Jewish& is a blog by Be’chol Lashon, which gives voice to the racial, ethnic and cultural diversity of Jewish identity and experience. The original multicultural people, Jews have lived around the world for millennia. Today, with globalism and inclusion so key in making choices about engaging in Jewish life,Jewish& provides a forum for personal reflection, discussion, and debate.
Of all the words that I heard prayed as a child during the High-Holidays, there was one prayer that stood out and puzzled me:
…may it be God’s will …that peace spread across the world, with the entire Jewish people…

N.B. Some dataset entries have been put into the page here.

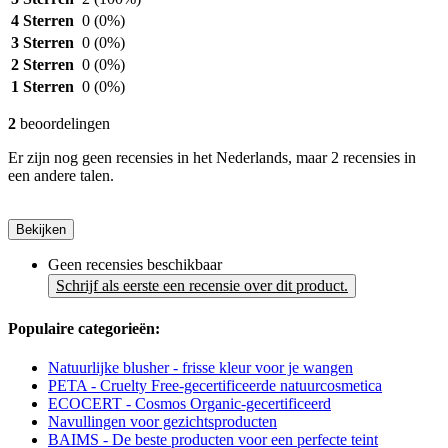
4 Sterren
0
(0%)
3 Sterren
0
(0%)
2 Sterren
0
(0%)
1 Sterren
0
(0%)
2
beoordelingen
Er zijn nog geen recensies in het Nederlands, maar 2 recensies in
een andere talen.
Bekijken
Geen recensies beschikbaar
Schrijf als eerste een recensie over dit product.
Populaire categorieën:
Natuurlijke blusher - frisse kleur voor je wangen
PETA - Cruelty Free-gecertificeerde natuurcosmetica
ECOCERT - Cosmos Organic-gecertificeerd
Navullingen voor gezichtsproducten
BAIMS - De beste producten voor een perfecte teint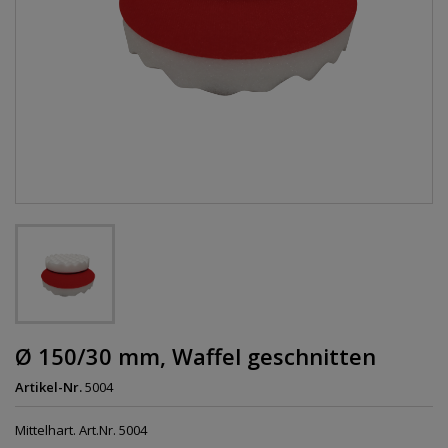
Ø 150/30 mm, Waffel geschnitten
Artikel-Nr.
5004
Mittelhart. Art.Nr. 5004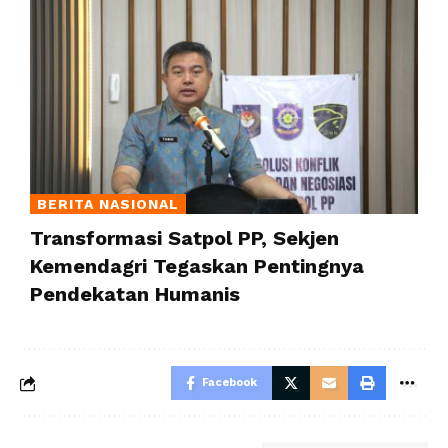
BERITA NASIONAL
Transformasi Satpol PP, Sekjen
Kemendagri Tegaskan Pentingnya
Pendekatan Humanis
Facebook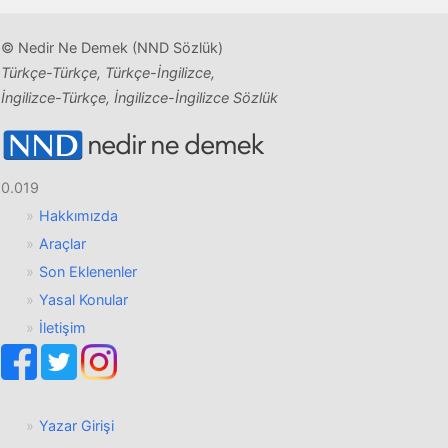
© Nedir Ne Demek (NND Sözlük)
Türkçe-Türkçe, Türkçe-İngilizce,
İngilizce-Türkçe, İngilizce-İngilizce Sözlük
0.019
Hakkımızda
Araçlar
Son Eklenenler
Yasal Konular
İletişim
Yazar Girişi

I wondered who were the “entire Jewish people” (Klal Yisroel) in the “world” (Olam) that we were praying about. I wondered if my family was included, I wondered if my friends of mixed-race identities were included, I wondered if my friends who don’t believe in God were included, or those who identified as LGBTQ or secular were included.
Today, as an adult, I still wonder.
Moreover, the limited awareness of the world I had as a child has broadened. Wars, attacks, and brutality, how can I not doubt the possibility of a world-peace. When bombs could be falling at any moment, and when natives to lands are being exiled, and peoples are being physically and spiritually massacred, can we come together? Is there a place where we can truly respect each other?
What if, at the end of all of this, God came to the Muslims and said “You were right. The whole thing! The Koran, the holy wars, Al Aqsa…its all true!” would the Hindus, Sikhs, Christians and Jews bend? Would the whole world start to go to do Haj in Mecca? would the whole world accept upon themselves the Sharia Law? What if, at the end of all of this, God came to the Christians and said “You were right. The whole thing, the Gospel, Jesus, Grace and the Trinity—Yup—True!,” would Jews and Muslims suddenly start praying in a different direction? Would the day of rest become Sunday? I know…slightly provocative, but hear me out, this idea is a little unsettling for me too.
I don’t believe that God would gather some peoples of the world for peace, at the expense of disowning the many. You know why?
Because God doesn’t discriminate; people do.
God doesn’t hold a ruler out to your torso to see how tall you are before riding the roller coaster of life, at least the God I believe in doesn’t.
God doesn’t watch your eyes to see if you are “really praying,” or if your body language gives off the impression that you care, God just doesn’t.
God doesn’t say “you’re cool, but you are not.”
But people do.
After thousands of pages of penitence and supplication, the mind, body and spirit need an opportunity to slow down, and see how God may exist in the world. The High Holidays come to an end and the holiday of Sukkot arrives.
Sukkot is also called, “The time of our rejoicing” is upon us (Zman Simchataynu), the holiday of gathering (Chag Ha’asif). Our tradition tells us to build a temporary dwelling, a sukkah. The God I believe in would build a sukkah for the entire world to dwell in, no matter what color, creed or political leaning.
The God I believe in would spread the Sukkah of Peace across the world unto everyone “like water covers the sea (Isaiah 11:9),” the God I believe in would say that love belongs to everyone and that although there were many generations of Pharaohs’ decrees, this is a generation of Abraham’s brave big tent, relentlessly opening doors for others despite how different they may be from me.
The sukkah comes to remind us of a unity beyond our wildest dreams, a unity that resonated with all peoples of all kinds, the palm branches, the citrons, everyone! Maybe that is why the holiday is called the Feast of Tabernacles, because just as the Tabernacle was a place for all peoples of all streams to stand in awe of the one Source of all, on Sukkot we dwell in the sukkah as if the high-priest dwelling in the Temple of Jerusalem (Talmud: Mesechet Sukkot 9a) fully in the presence of a loving God.